Bakan Avcı'dan Önemli Açıklamalar
- "(TEOG kapsamında yapılan yerleştirmeler) Herhangi bir özel okula kaydolmamış, 25 tercihten birine de yerleşememiş öğrencileri 'açık lise'ye kaydedeceğiz. 'Açık lise', bir tür dağıtım merkezi gibi kullanılacak"
Millî Eğitim Bakanı Nabi Avcı, dershanelerin özel okula dönüşümüne ilişkin, “Biz herkes için geçerli genel kuralları koyuyoruz. Siyasi faaliyette bulunmayacaksın, eğitim dışı faaliyette bulunmayacaksın, mali yapın sağlam olacak, eğer dönüşüme girdiysen o bölgede o türden bir okula ihtiyaç olduğu bizim tarafımızdan onaylanacak. Bütün bu kriterlere uyan herkes dönüşebilecek“ dedi.
Bakan Avcı, MEB Tevfik İleri Salonunda, gazete ve televizyonların Ankara temsilcileriyle bir araya geldi.
Bakan Avcı, dershanelerin özel okula dönüşümü kapsamında "Paralel Yapı"ya ilişkin farklı bir çözüm üretip, üretemeyeceklerine ilişkin yöneltilen soruya karşılık, sadece bu yapının kurumlarıyla ilgili değil, dershaneden herhangi bir eğitim kurumuna dönüşecek tüm kurumlarla ilgili ön araştırma yaptıklarını dile getirdi.
Başvuran kurumların fiziki, mali durumları ve yasalara uygunluğuna ilişkin kontrollerinin yapıldığını anlatan Bakan Avcı, "Bunlar herkes için araştırılıyor. Bu kriterlerle uymayan, hele bir de herhangi bir suç örgütüyle, terör örgütüyle, bunu sadece belli bir örgüt için söylemiyorum, herhangi bir suç veya terör örgütüyle ya da uygunsuz yapılanmayla yani soyut olmayabilir, siyasal olabilir, uyuşturucu ticareti yapan bir adamın kurduğu bir şey ise orada böyle bir bağlantı görüyorsak, bunlar dönüşüm için gerekli izni alamayacaklar. Herkes için geçerli, bu yapı için de geçerli, hiç kimseyle alakalı olmayan dershane grubu veya işletmesi için de geçerli. Mali inceleme, sabıka incelemesi herkes için gerekli. Orada elenebilir bunlar ama bu onlara çok özel bir muamele yapıldığı anlamına gelmez" diye konuştu.
Bakan Avcı, özel okula dönüşüm sürecinin 31 Ağustos itibarıyla sonuçlanacağı, dershanelerin faaliyetlerinin de 1 Eylül 2015´te sona ereceğini anımsattı.
Bakan Avcı, yurtdışındaki okulların bağlanacağı Maarif Vakfı´nın kurulum çalışmalarına ilişkin soruya karşılık da 120´ye yakın ülkede bu tür okulların faaliyet gösterdiğini bildirdi.

Seçilmiş Kayıtlar ::
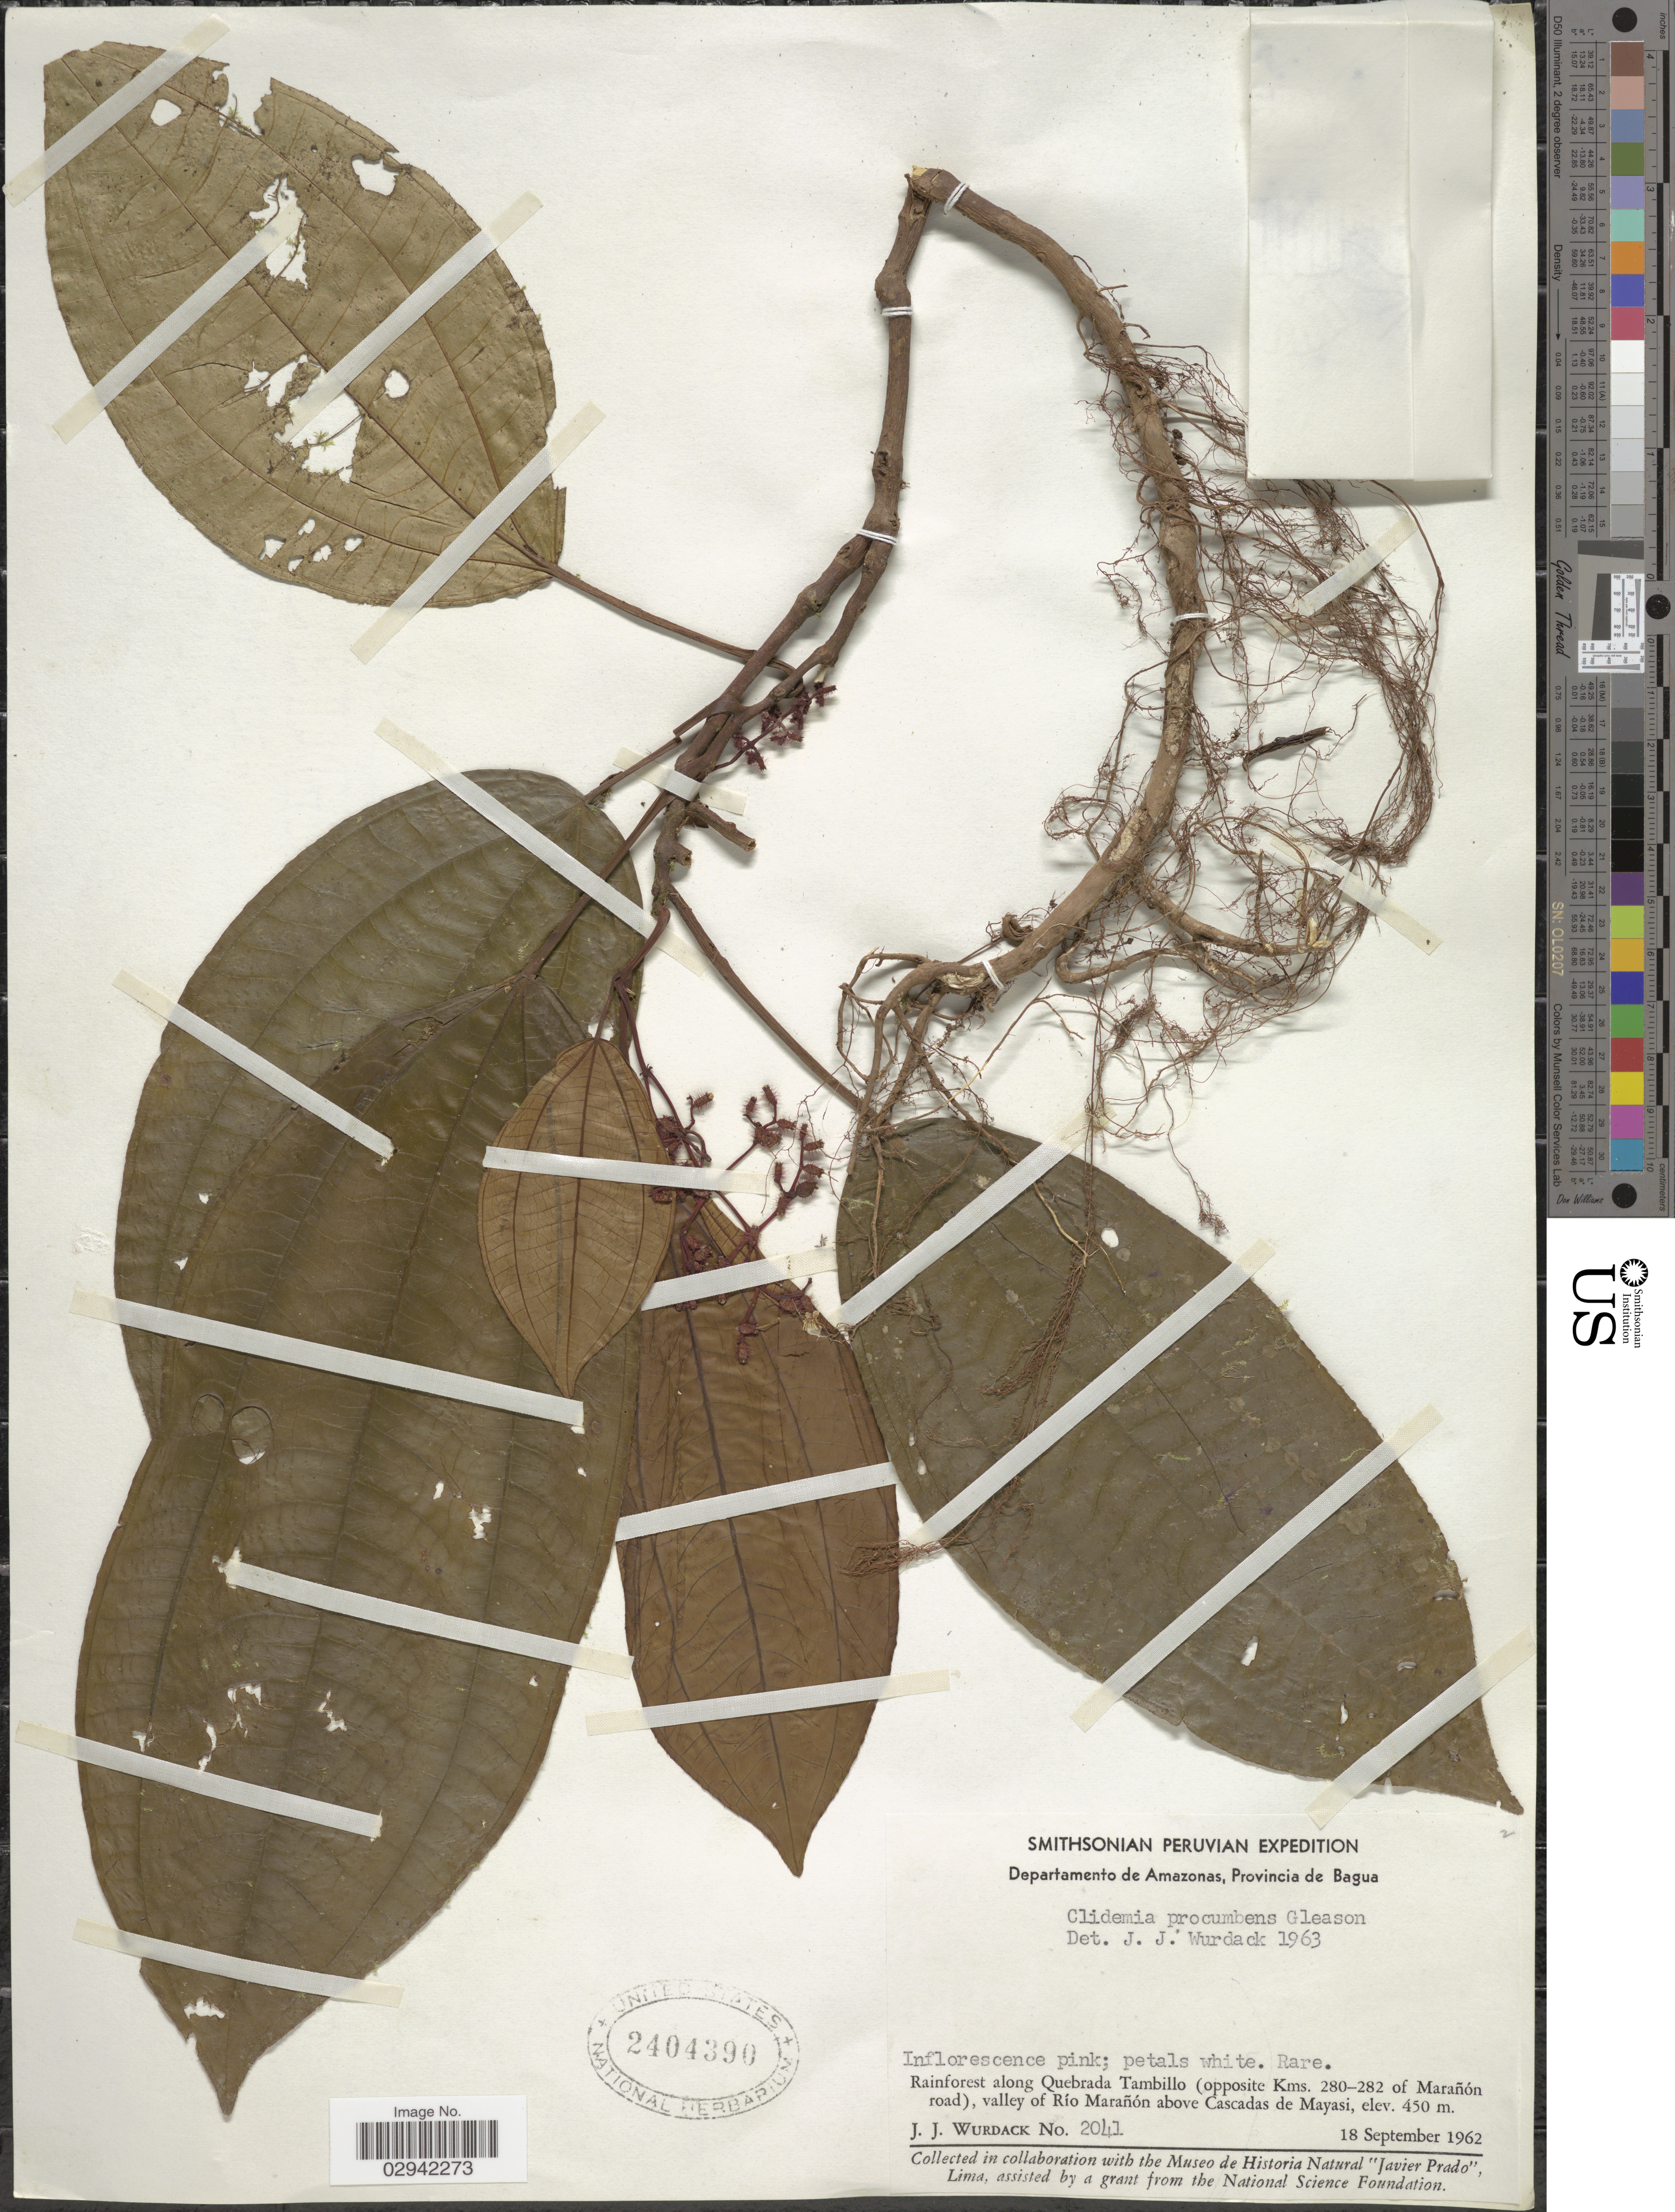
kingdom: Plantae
--
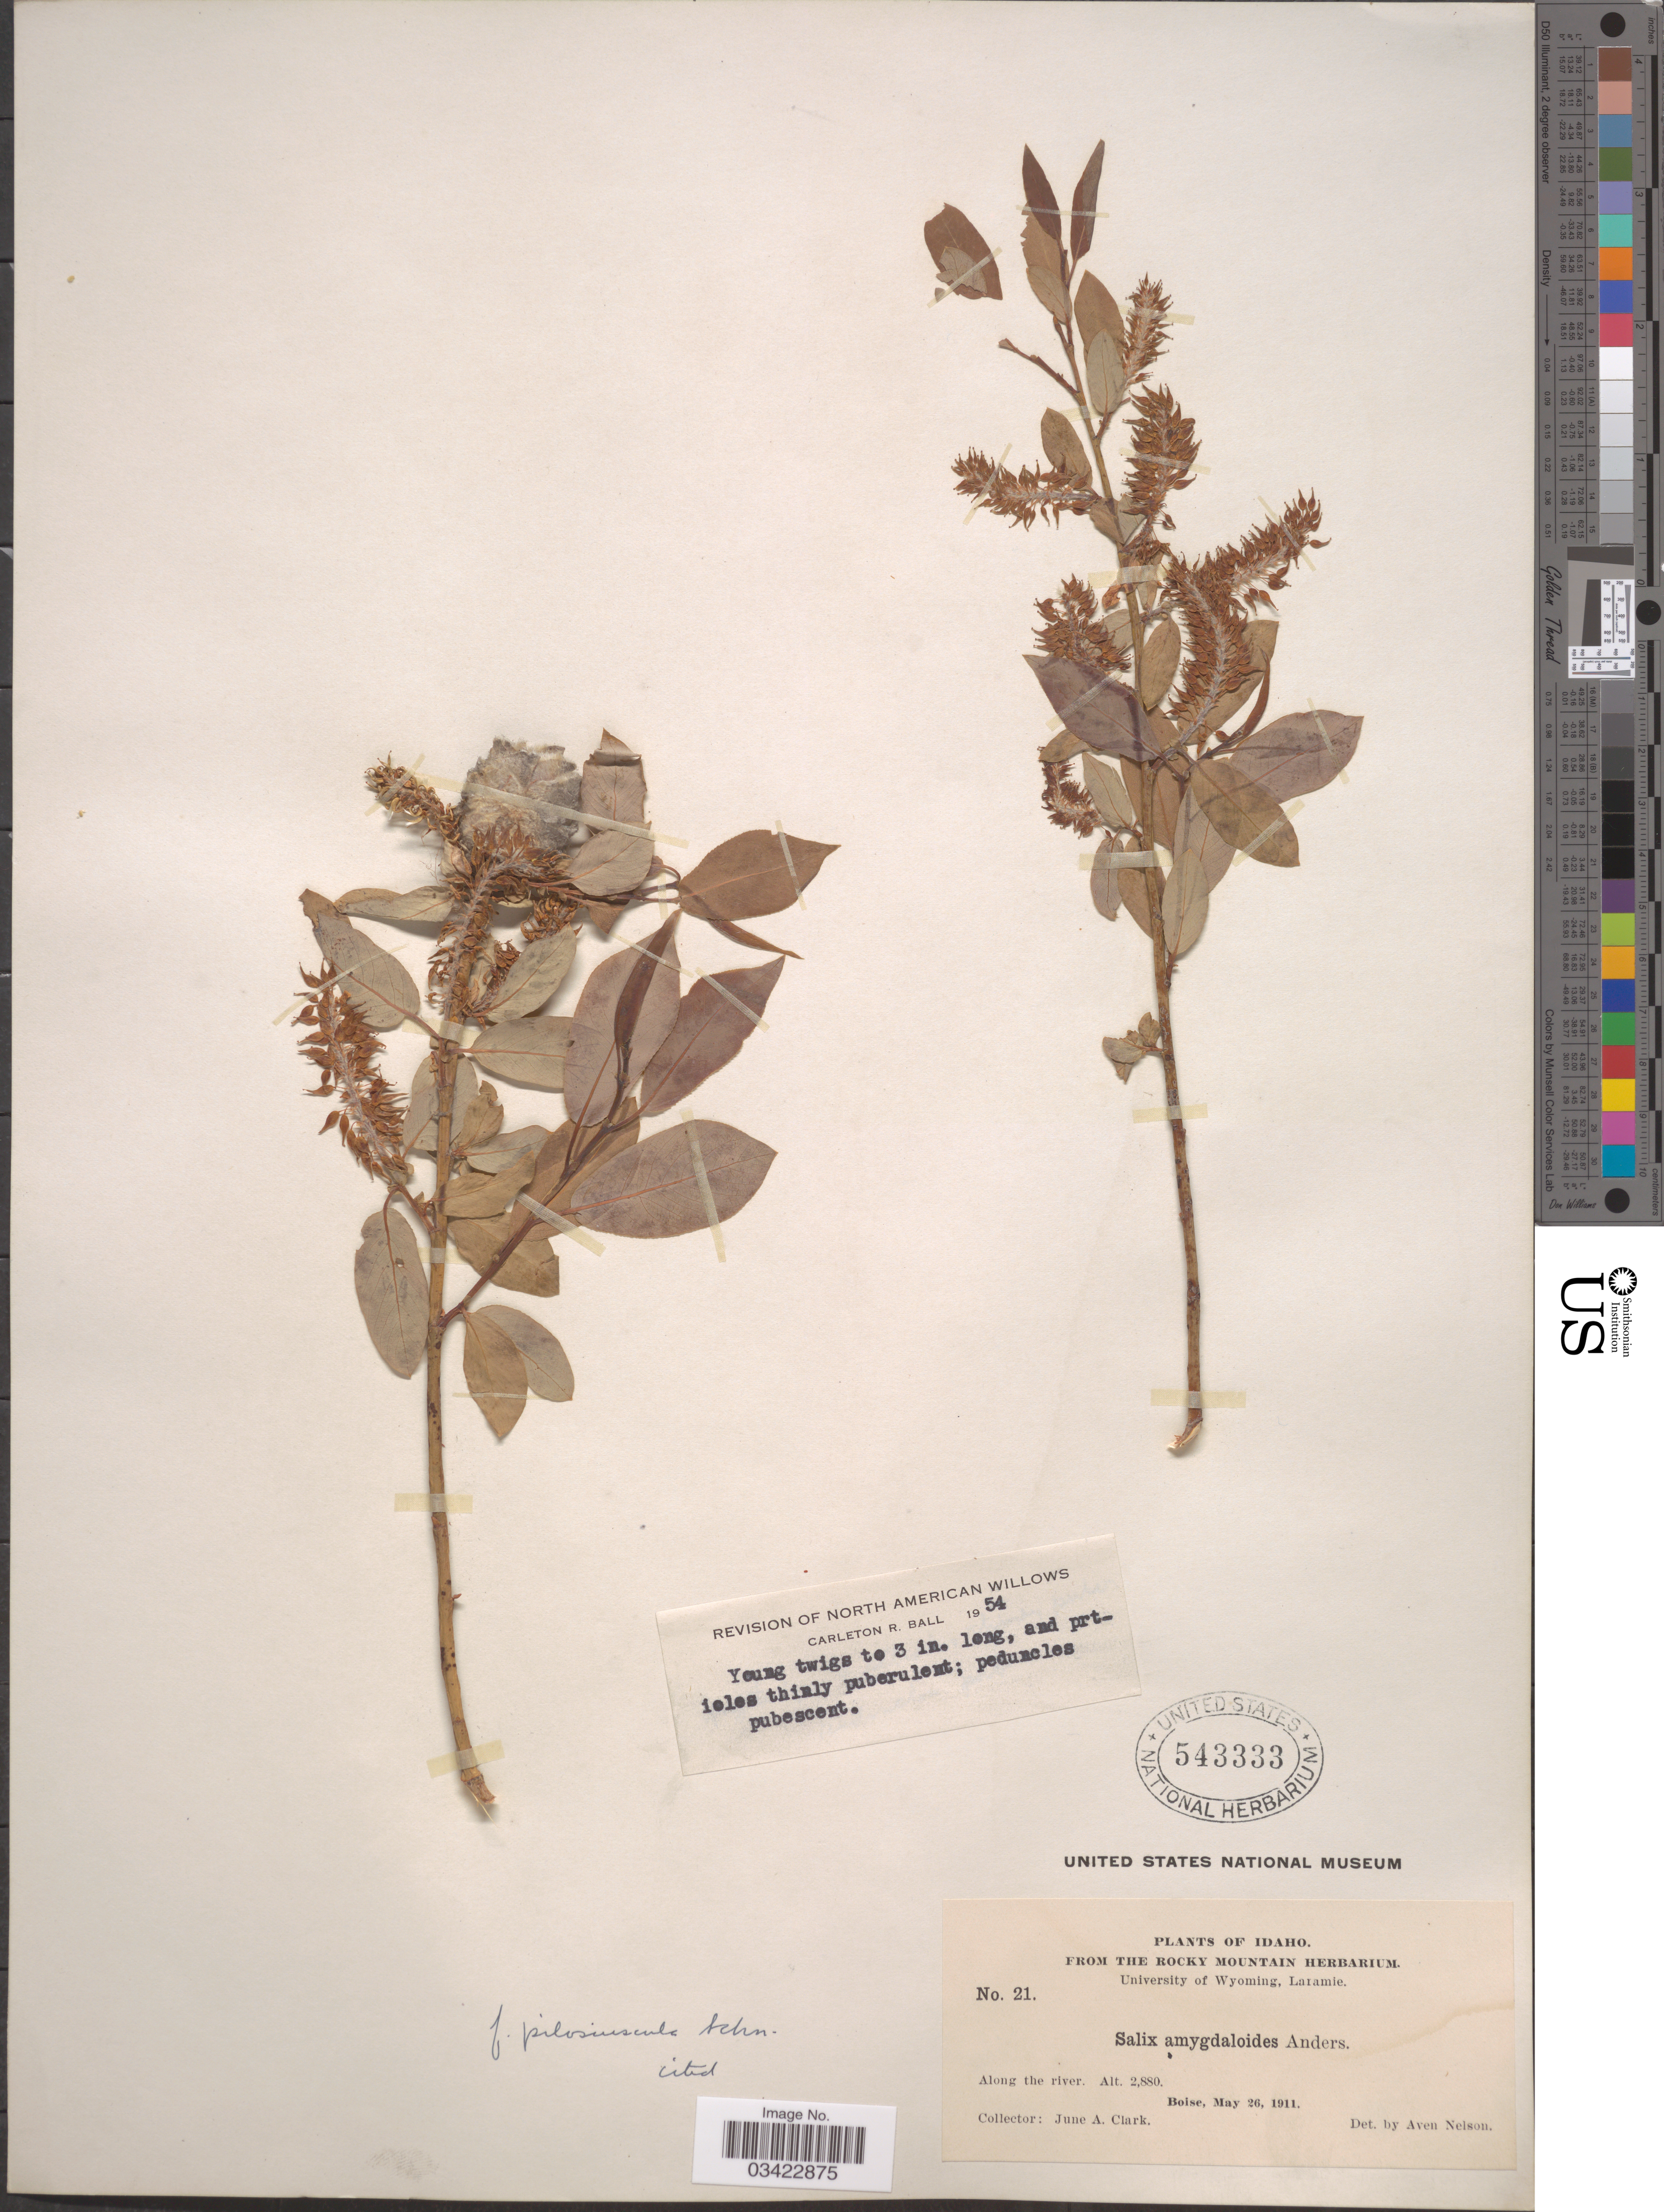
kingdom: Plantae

Görev Listesi ::
a) Yukarıdaki seçilmiş metinde geçen şu cümleyi İngilizceye çevirin: "Bakan Avcı, MEB Tevfik İleri Salonunda, gazete ve televizyonların Ankara temsilcileriyle bir araya geldi."
b) Seçilmiş metne göre aşağıdaki soruları yanıtlayın:
(i) Hiçbir özel okula kaydolmamış ve 25 tercihten birine de yerleşememiş öğrenciler nereye kaydedilecek?
(ii) Dershanelerin faaliyetleri hangi tarihte sona erecek?
(iii) Avcı'ya göre yurtdışındaki bu tür okullar kaç ülkede faaliyet gösteriyor?
c) Seçilmiş metinde Avcı, "Paralel Yapı"ya bağlı kurumların dönüşüm sürecinde elenebilmesinin onlara özel bir muamele yapıldığı anlamına gelmediğini söylüyor. Bunun gerekçesini bir ila üç cümleyle açıklayın.

Cevap Listesi ::
a) Minister Avcı met with the Ankara representatives of newspapers and television channels in the MEB Tevfik İleri Hall.

b)
(i) Açık liseye.
(ii) 1 Eylül 2015'te.
(iii) 120'ye yakın ülkede.

c) Avcı'ya göre fiziki, mali ve yasal uygunluk kontrolleri ile mali inceleme ve sabıka incelemesi herkes için yapılıyor. Aynı kriterler bu yapı için de, hiç kimseyle alakası olmayan dershane grupları veya işletmeleri için de geçerli. Bu yüzden eleme bu kurumlara özgü bir uygulama değil.